Fully 51% of those with the accounts said they have taken an
early withdrawal, including 20% who did so during the Covid-19 pandemic,
according to the poll. The survey was conducted Oct. 20-22 among a sample of
2,225 U.S. adults.
Generation Z tapped into their savings at the highest rate.
While only 18% took an early withdrawal pre-pandemic, 40% said they did so
during or after March 2020. Baby boomers were the most likely to keep their
accounts untouched amid Covid — 34% had taken an early withdrawal before the
pandemic but only 6% did so during or after March 2020.

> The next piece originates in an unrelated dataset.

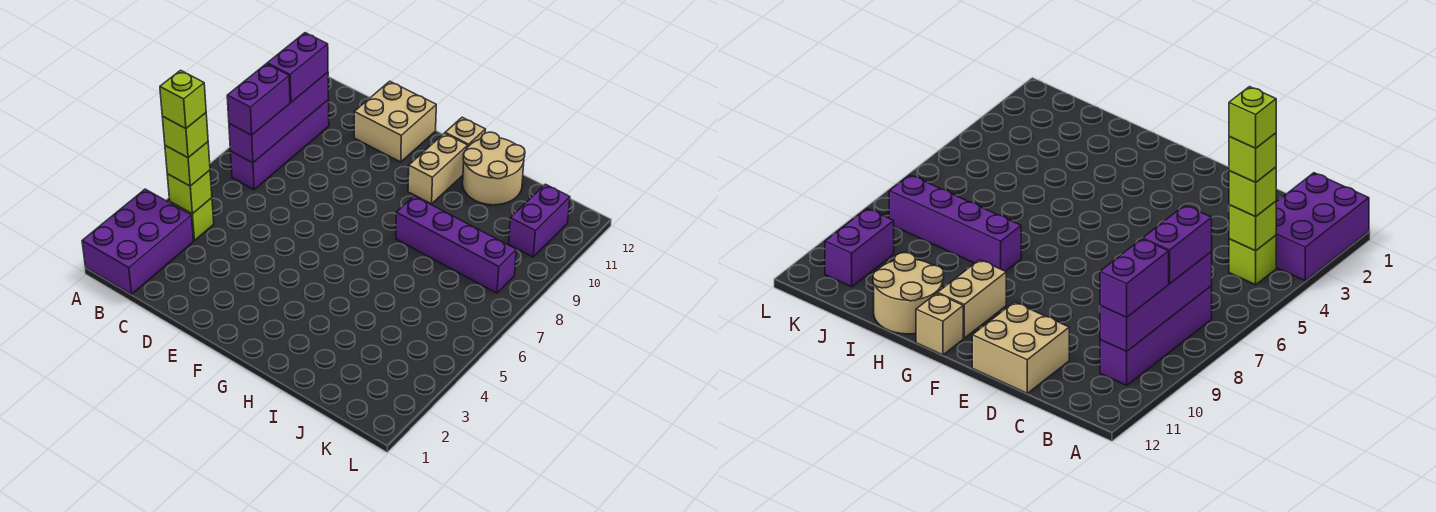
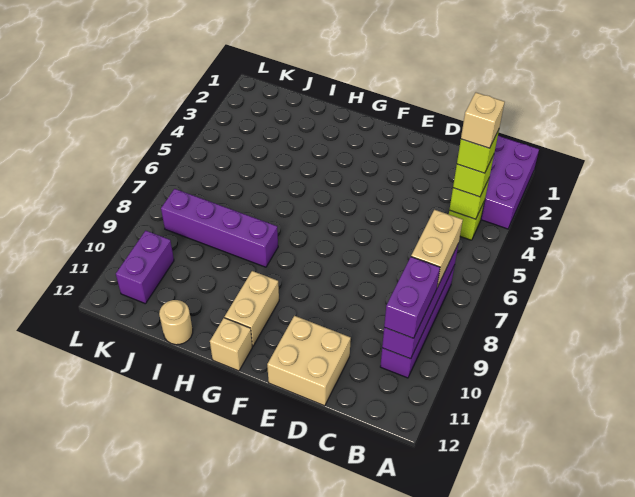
lime brick B4 level 5 -> tan brick B4 level 5
purple brick B7:B8 level 3 -> tan brick B7:B8 level 3
tan round brick H11:I12 level 1 -> tan round brick I12 level 1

“Withdrawing money early from a retirement account costs you
now, and it really costs you later,” said Greg McBride, Bankrate’s chief
financial analyst.
Early withdrawals from traditional individual retirement
accounts and qualified plans, like 401(k) accounts, are generally subject to
income tax and a 10% additional tax penalty. Together, that can chew up to
anywhere from 20% to nearly 50% of your withdrawal, depending on your tax
bracket, he pointed out.
With Roth IRAs, you can withdraw any of your contributions
tax- and penalty free.
There are exceptions, however. The IRS allows you to take
money out of your IRA or qualified plan penalty-free for certain expenses
(listed here), including unreimbursed medical bills. The CARES Act also allowed
those affected by the pandemic to take up to $100,000 from their retirement
plans and IRAs penalty-free in 2020.
However, there is still a price to pay.
“The real cost comes from the lost compounding over time,”
McBride said.
“Every dollar withdrawn today could be $10, $15, or $20 by
the time you retire, so an early withdrawal robs your future nest egg of a
significant sum.”
The survey also found that 52% of Americans feel like they
are behind on their retirement savings. More than 21% said they are on the
right track, and 11% said they were ahead of the game. The findings were in
line with Bankrate’s 2019 poll.
Yet there is some good news. More than 24% said they are
saving more now than they did before and almost 39% said they’re saving about
the same amount.
If you are behind and need to get back on track with saving
for retirement, there are simple things you can do.
“Successful saving is all about the habit,” McBride said.
Contribute to a workplace retirement plan such as a 401(k)
via a payroll deduction. If you don’t have that option and if you or your
spouse earn income, you can contribute to an IRA. Set up automatic monthly
contributions from your checking account and increase the amount you are saving
with any pay raise, McBride advises.
If you are near retirement and your nest egg is lacking
consider working longer or at least phasing in your retirement.
“This gives you additional time to save more for retirement,
allows your assets to continue growing, and is less time those assets will need
to support you once you do retire,” McBride said.